======== Extract to read ========

ToSware front-end: results shown to the user asking information. Default: only potentially unfair and unfair clauses are shown to the user

Fig. 12
figure 12

ToSware front-end: results shown to the user asking information. All clauses are shown to the user. Additionally, a tooltip can provide further explanations

6.2 ToSware evaluation

In this section, we first describe the results of the browser system performance when ToSware loads ToS content (a new dataset of Italian ToS) and analyzes it to classify clauses and then we describe the results of the evaluation study we performed to assess the user satisfaction about the tool and its functionalities.

Browser performance. For this experiment, we instrumented Selenium WebDriver to perform two tasks: (1) copy-pasting into ToSware of 111 terms coming from 10 new Italian ToSFootnote 10, (2) click on the ”Analyze” button. These terms were previously annotated by 5 domain experts in the legal field. Meanwhile, via the psutil Python libraryFootnote 11 we monitored system resources usage (CPU and memory). Firstly, results showed that the time required to analyze each clause and classify it was lower than 2 seconds (the processing of 80% of requests lasted 1.3 seconds). For more 70% of the time under experimentation the RAM usage, the client-side, was under 4Mb while server-side the average usage was about 10Mb. Since the whole computation is performed server-side, the CPU usage on the client is negligible, while server-side, we had, however, positive results with 60% of requests that used less than 10% of the CPU.

========

● **Directives**:
#1 Output the ToSware passage from "6.2 ToSware evaluation" up to and including "and its functionalities.".
#2 For each statement, say yes or no depending on whether the ToSware passage supports it, and quote the exact words that decide it: (a) The terms used in the browser experiment had been annotated by five legal domain experts. (b) The whole computation is performed on the client side. (c) System resource usage was monitored with Selenium WebDriver.
The material has no connection to the ToSware passage.

======== Dataset extract ========

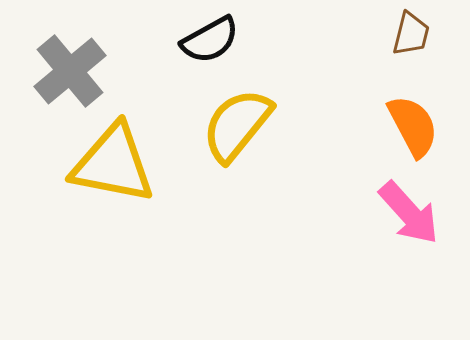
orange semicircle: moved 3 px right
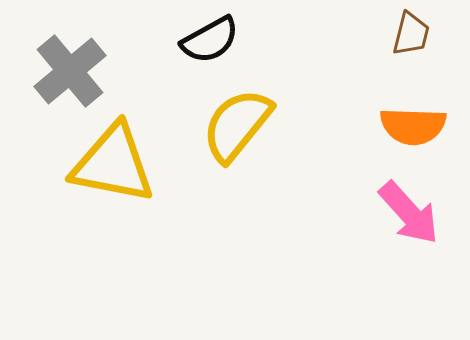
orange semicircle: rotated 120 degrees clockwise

========

● **Exercise responses**:
#1
6.2 ToSware evaluation

In this section, we first describe the results of the browser system performance when ToSware loads ToS content (a new dataset of Italian ToS) and analyzes it to classify clauses and then we describe the results of the evaluation study we performed to assess the user satisfaction about the tool and its functionalities.

#2
(a) Yes: "These terms were previously annotated by 5 domain experts in the legal field."
(b) No: "Since the whole computation is performed server-side"
(c) No: "via the psutil Python libraryFootnote 11 we monitored system resources usage (CPU and memory)"